A large shock from a little  island for the Lord Chancellor
    (David Pannick QC, The Times Law, 21 September 1999)

Next Tuesday the European Court of Human Rights will consider whether a litigant was denied a right to a fair hearing in Guernsey because the judge was also a member of both the legislature and the executive.

 The case of McGonnell v United Kingdom is being watched carefully in an island community sensitive to the application of fundamental freedoms to a political and legal system that retains feudal customs. The decision is also anxiously awaited in Whitehall
 because it will influence, and may well determine, whether the Lord Chancellor can continue to sit as a judge in the Appellate Committee of the House of Lords.

Richard McGonnell was refused planning permission by the Island Development  Committee to build a dwelling house on his land. When he appealed to the Royal Court, it  was presided over by the Bailiff of Guernsey. The appeal was dismissed. Mr McGonnell's  complaint is that he was denied a fair hearing because the bailiff is not only the senior judge  on the island but also has a range of other responsibilities in Guernsey. He is the  President of the States of Deliberation (the legislature), he presides (with a casting vote)  over four States Committees and he is head of the administration of the island. As they say in  the Civil Service, power is wonderful but absolute power is absolutely wonderful.

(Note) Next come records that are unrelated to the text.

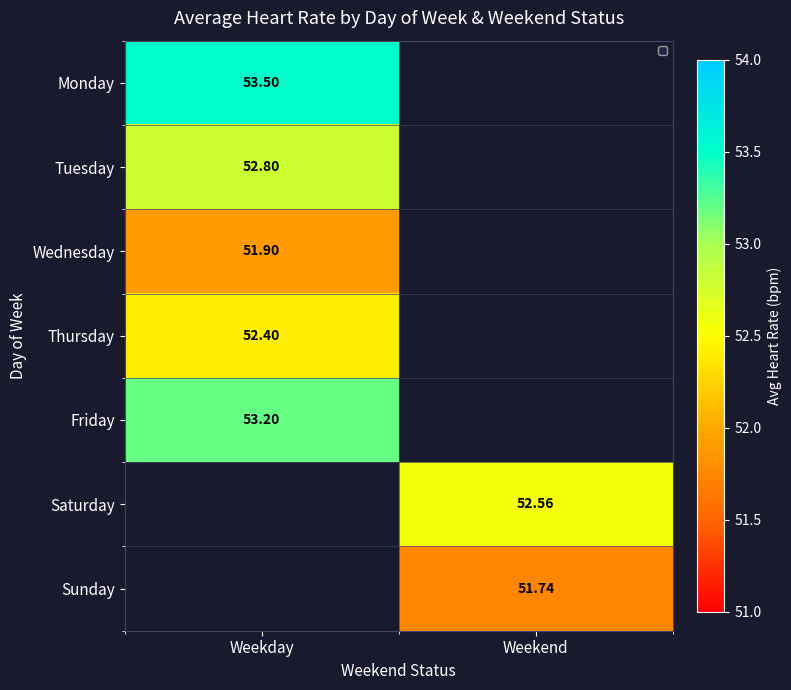

The Saturday series shows 52.6 at Weekend. True or false?

True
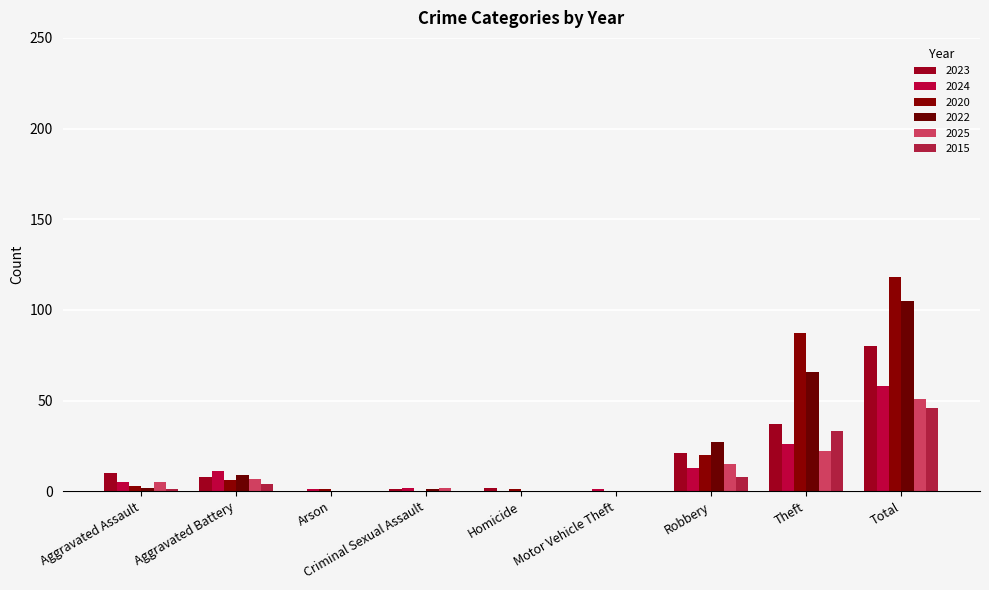

What are all the series names shown in the legend?

2023, 2024, 2020, 2022, 2025, 2015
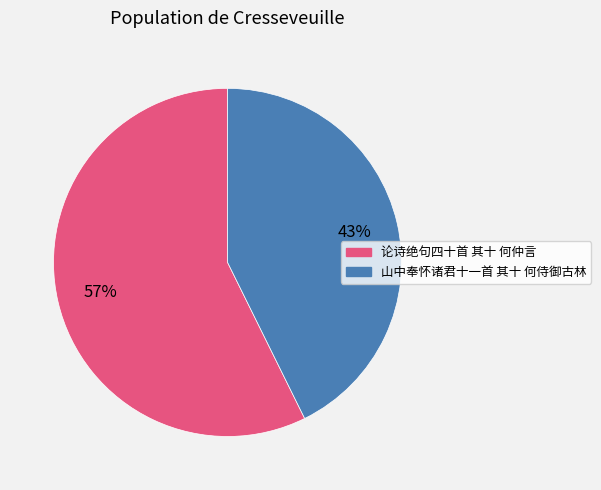

What is the largest slice in the pie chart?

论诗绝句四十首 其十 何仲言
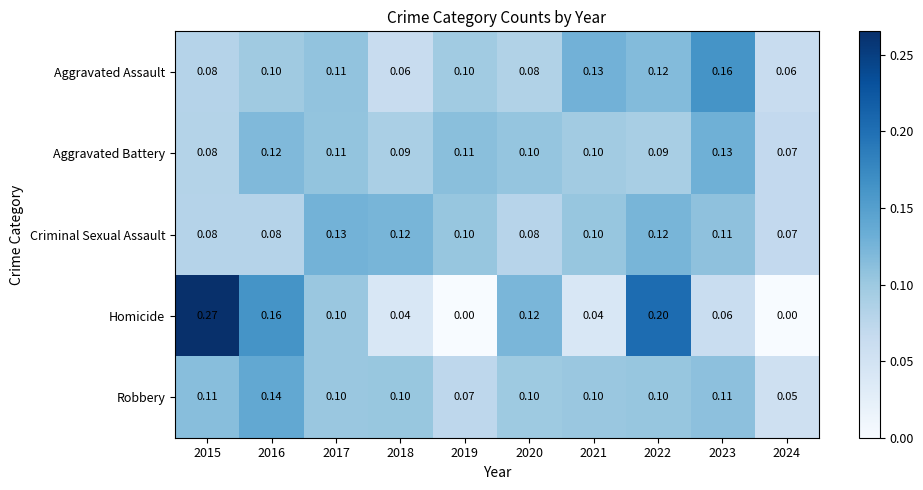

Is the value of Aggravated Battery at 2015 greater than the value of Robbery at 2023?

No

 Article 6 of the European Convention on Human Rights entitles litigants to a fair hearing  by an independent and impartial tribunal. The European Court has stated in previous  decisions that the judge must be independent of the executive and the legislature, as well as independent of the parties to the proceedings. The court has emphasised that it is not sufficient that the judge is independent and impartial. It is also vital that the judge appears
 to be so, in order to maintain and promote public confidence in the administration of  justice.

 Mr McGonnell's complaint was upheld by the European Commission of Human Rights (the
 lower judicial body before its abolition under recent reforms to the Strasbourg procedure).
 The commission accepted that the bailiff's other functions did not directly affect his  judicial duties in Mr McGonnell's own case, and that most of his working time is devoted  to the administration of justice. Nevertheless, the commission concluded that "it is  incompatible with the requisite appearances of independence and impartiality for a judge to  have legislative and executive functions as substantial as those" carried out by the bailiff.
 Those other functions meant that "his independence and impartiality are capable of appearing open to doubt". Therefore, there was a breach of Article 6.

 It will be surprising if the European Court does not confirm the view of the commission, or,  more precisely, the analysis by the British member of the commission, Sir Nicolas Bratza
 - since appointed to the court - in his concurring opinion. As he observed, the  breach of Article 6 arises in a case, such as Mr McGonnell's, where the proceedings in which  the bailiff sat as a judge related to the acts of the executive, here the refusal of planning  permission, by contrast with a case where there is a private law dispute that does not involve any state agency.

 The judges of the court, although from a wide variety of distinct legal backgrounds, are very
 likely to sympathise with the reasoning of the 18th-century jurist, Montesquieu, who thought
 he was explaining a basic principle of the British constitution. As he contended, with  only a degree of Gallic exaggeration: "There would be an end to everything were the same  man, or the same body, whether of the nobles or of the people, to exercise those three  powers, that of enacting laws, that of executing the public resolutions and of trying the causes  of individuals."

 As the Strasbourg court will have well in mind, the institution of the Lord Chancellor does
 involve the exercise of those three powers. One man - there has never been a female  incumbent - sits as a member of the Upper House of the legislature, is a Cabinet minister
 and, several times a year, presides over cases heard by the highest court in the land, the  Appellate Committee of the House of Lords.

 Lord Irvine of Lairg, the current Lord Chancellor, has vigorously defended his right,  and duty, to follow the example of his predecessors and sit in a judicial capacity, so  enabling him to keep in touch with legal and judicial practice, and influence the  development of the common law.

 Nevertheless, the appearance of independence and impartiality is simply incompatible with a  Lord Chancellor acting as a judge when a case raises questions of public policy or involves  the conduct of another institution of the State. Once the Human Rights Act comes into force  next October, there will be very few cases outside those categories. European assessment  of the anachronisms of the Guernsey legal system is likely to signal the end of the Lord  Chancellor's judicial career.

  The author is a practising barrister and a Fellow of All Souls College, Oxford.